While covering the case, she found her answer: People are more likely to have empathy when they are surrounded by an empathetic community. She traveled from her home in California’s Bay Area to an elementary school in Los Angeles where parents and teachers are taking part in a program to intentionally cultivate empathy. “It’s a living experiment,” she says. And it was unlike anything she’d ever experienced before. Lord of the FliesShe recalls an experience she had in elementary school decades ago: “The environment is changing, and I really feel hopeful.”
Roxanne Scott
Living with Sickle Cell Disease
Roxanne Scott was a social worker in her first career and a teacher in her second. She taught in Costa Rica, Mexico and China. Inspired by the African immigrants she met in each country, she started a travel blog about the Black experience around the world, which sparked her third and current career as a journalist.

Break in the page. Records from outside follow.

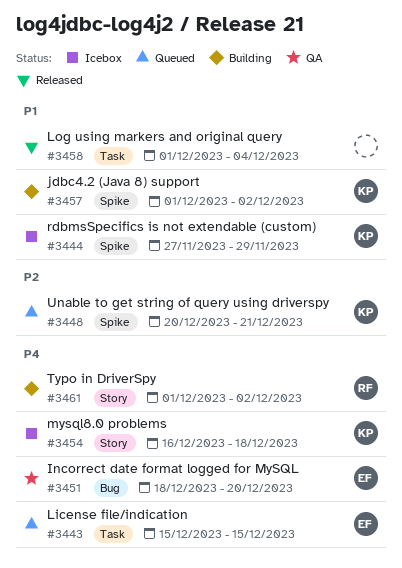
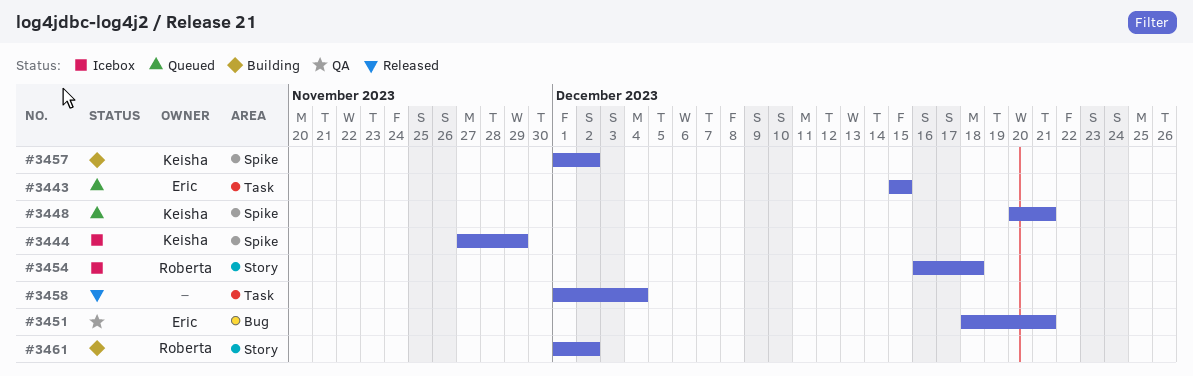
#3451, due: Dec 20 -> Dec 21
#3454, owner: Keisha -> Roberta

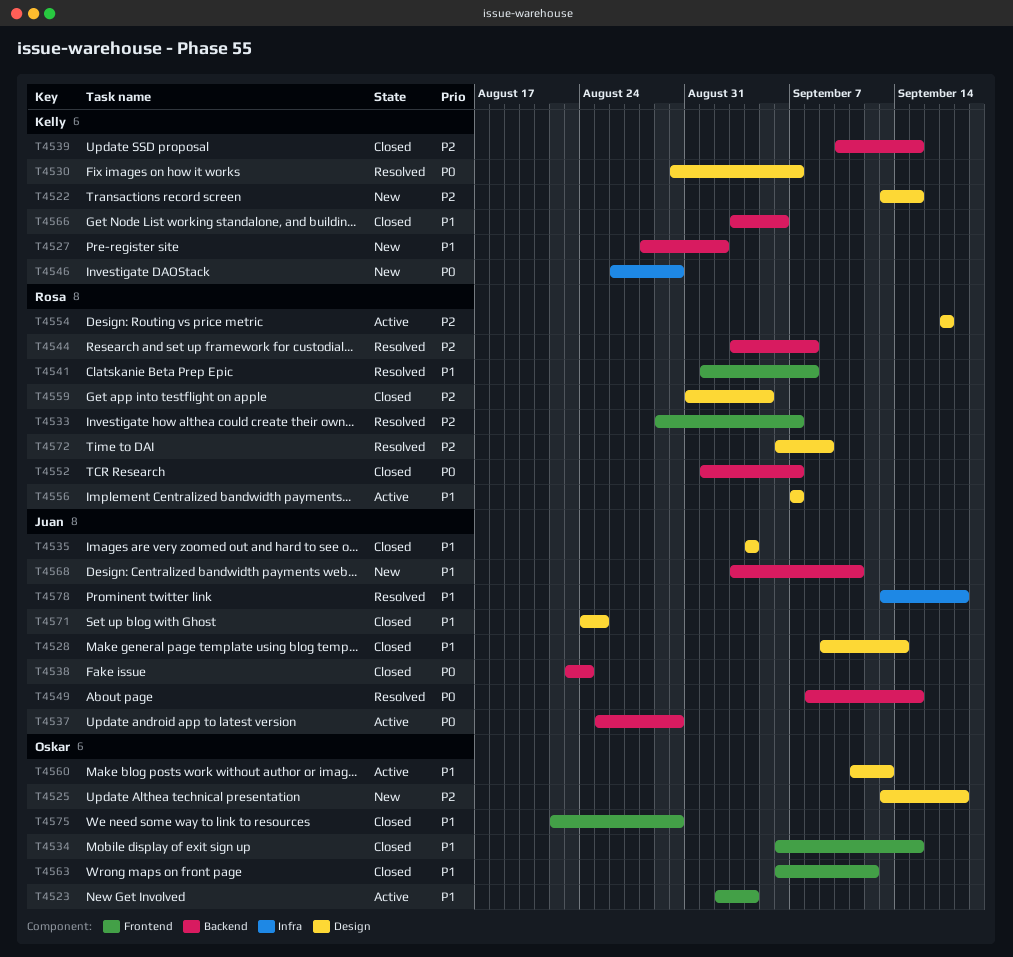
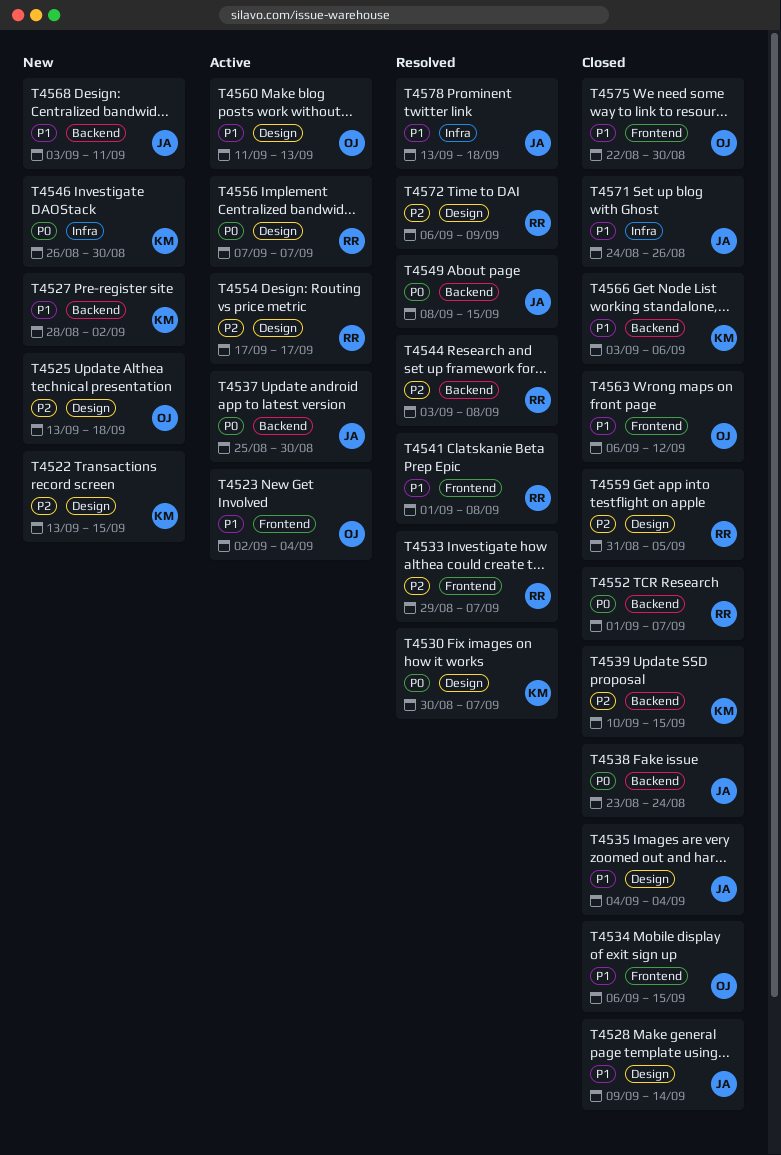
T4556, priority: P1 -> P0
T4571, label: Design -> Infra
T4571, due: Aug 25 -> Aug 26

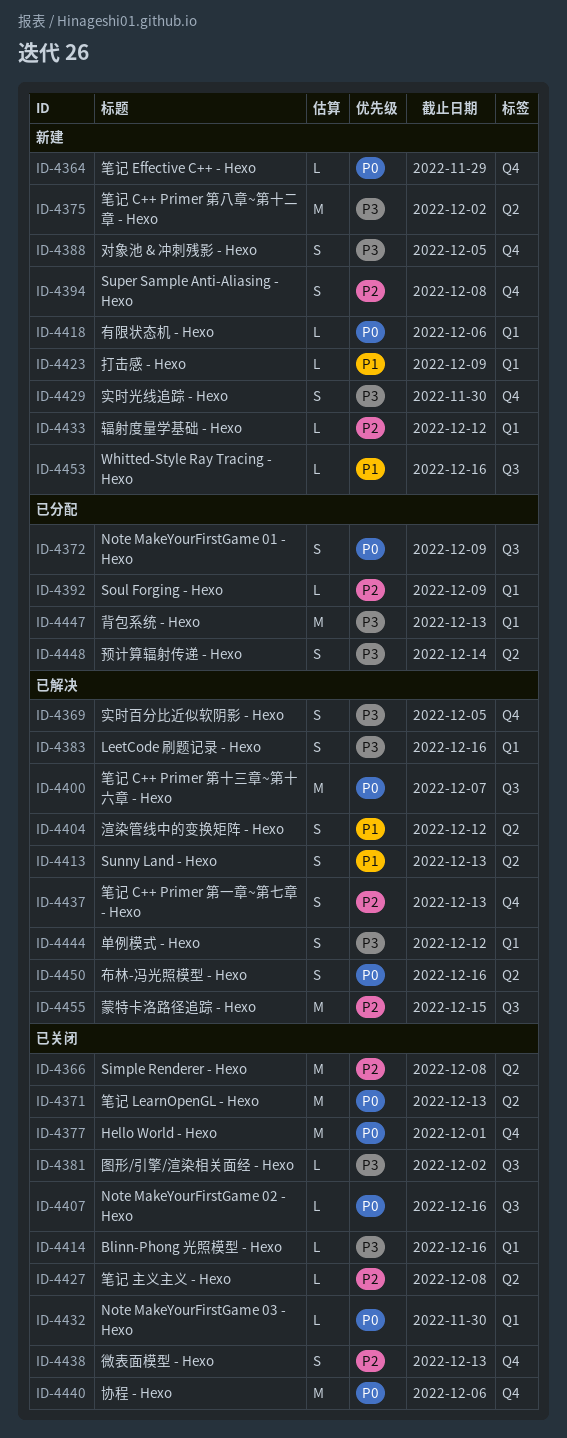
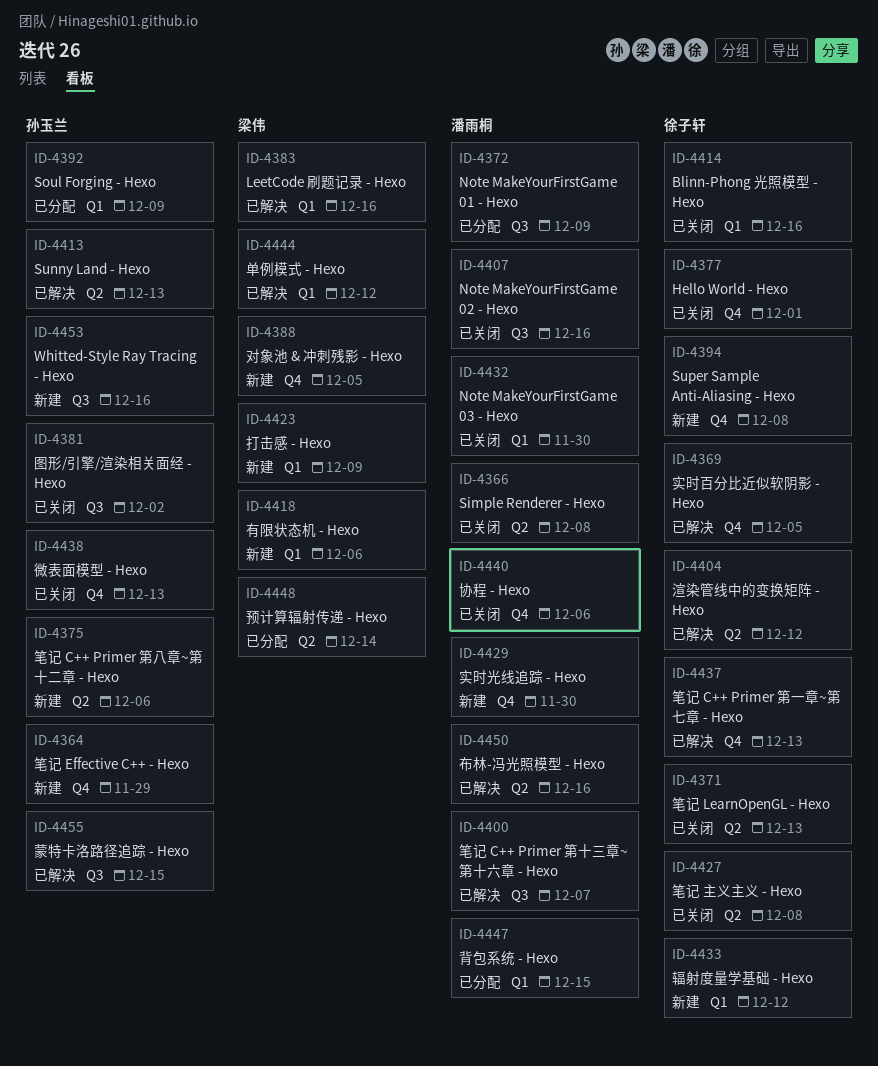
ID-4375, due: Dec 2 -> Dec 6
ID-4447, due: Dec 13 -> Dec 15

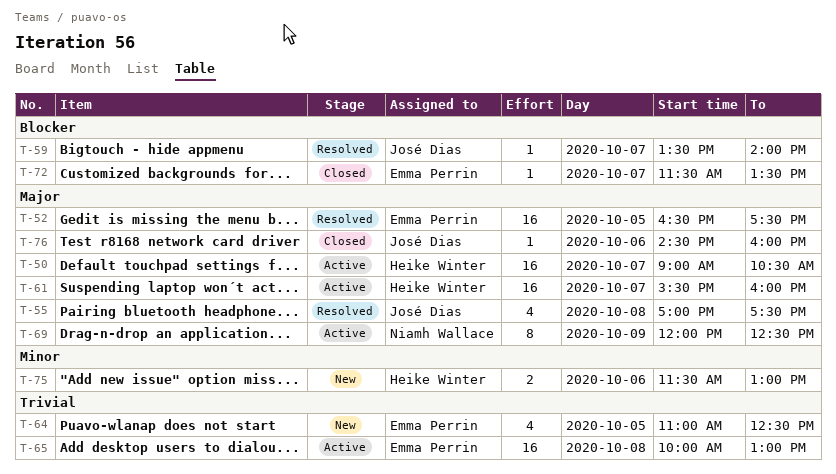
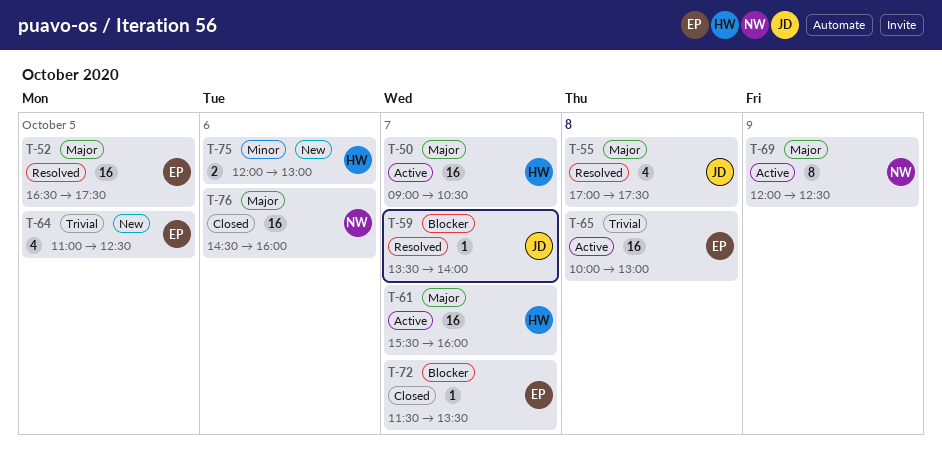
T-75, begins: 11:30 -> 12:00
T-76, owner: José Dias -> Niamh Wallace
T-76, estimate: 1 -> 16

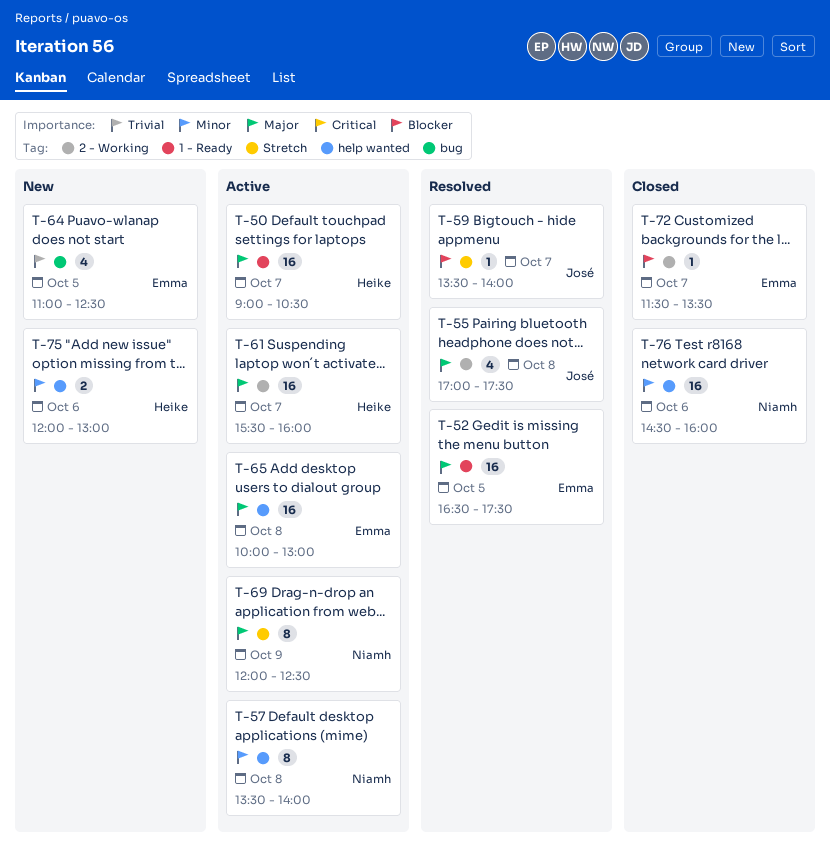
T-57: none -> present
T-65, priority: Trivial -> Major
T-76, priority: Major -> Minor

Scott lived in Ghana for a year while transitioning to journalism, but because of frequent power outages, she listened to the news mainly on the radio. This led her to become a radio reporter focusing on the impact of climate change on immigrant communities. In 2021, Scott moved to Queens, New York City, just before Hurricane Ida caused deadly flooding in New York City, especially affecting vulnerable populations. Since then, she has been immersed in reporting on the ongoing flooding in these areas.
For this special report, Scott asked people whose lives have been transformed by sickle cell disease to tell their stories in their own words. Gathering first-person perspectives is “my forte as a radio reporter,” she says, and is especially important for understanding what it’s like to live with a disease that causes excruciating pain that often goes unnoticed because of systemic racism. The people who shared their stories “were candid,” Scott says. “I think they really wanted their voices to be heard.”
Ken Brown and Chris Wren
Return to the Moon
Ken Brown and Chris Rehn met while working at an animation studio in Vancouver in the 1990s. Both worked in the background department, Brown on the computer and Rehn with brush and pencil. Their skills always complemented each other, and today the two are partners in work and life, splitting their time between Canada and Nayarit, Mexico. Since 2001, their editorial illustrations (including dozens of covers) have brought a futuristic feel to the magazine. Scientific American“Creating art on the ‘cutting edge’ of science and technology has actually been a great way to continually educate myself,” says Wren. “You have to keep your head up,” adds Brown.
In this month’s cover story, magazine contributor Sarah Scoles covers the Artemis 2 lunar mission, and the two rekindle their longtime shared passion for space exploration. They share a love of the technological optimism of the Space Race and the Star Trek: The Next GenerationThey enjoy using art to explore how humans change space, and how being in space changes humanity. “We’re blessed to be able to make a living from our hobby,” Len says. “A lot of the work we’ve had over the past 23 years is something we would have done anyway.”